How do we cope? We have to make do with less. Lots of articles offer advice: Eat at home. Take the bus. Rearrange, don't redecorate.

At the heart are these questions: What can you live without? Can we be happy with less? Can we do it when the American way seems to be distilled lately to all about believing that we need and deserve more?

What I keep thinking about is what it was like when I really did have less.

In my 20s I lived in Washington, D.C., and made $13,000. I had an apartment and a car. I packed my lunch and saved up to go out for dinner. Was I really as happy as I remember? Yes. Most of us probably were. The reason isn't complicated.

We wanted less.

I was proud to be paying rent. I wanted to drive instead of take the bus so making the car payment for my used 1971 VW Beetle was great. I bought clothes on sale or at consignment stores, and when friends moved they passed along furniture they didn't want.

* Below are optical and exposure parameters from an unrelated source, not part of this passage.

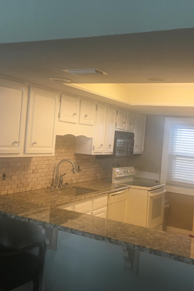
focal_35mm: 41
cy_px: 144
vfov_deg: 47.4
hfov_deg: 32.6
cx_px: 90
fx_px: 331
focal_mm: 4.15
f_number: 2.2
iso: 40
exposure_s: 1/30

But over time, through reading and traveling and meeting people, I learned about nicer cars and better clothes. I bought into the status symbol they stood for. I began to want a real couch and a newer car and I began to fantasize about someday buying a house. Later my hopes included owning a Subaru and – I laugh to remember this – I thought I'd have the perfect wardrobe when I could buy one (yeah, one) really good purse.

Today, four houses later and many closets filled with shoes and purses, I can feel deprived simply by thinking about making my car last a couple more years. Everything I have now is nicer than what I had at 25, but it's easy to feel poor. Why? Because I have seen – and imagined – better.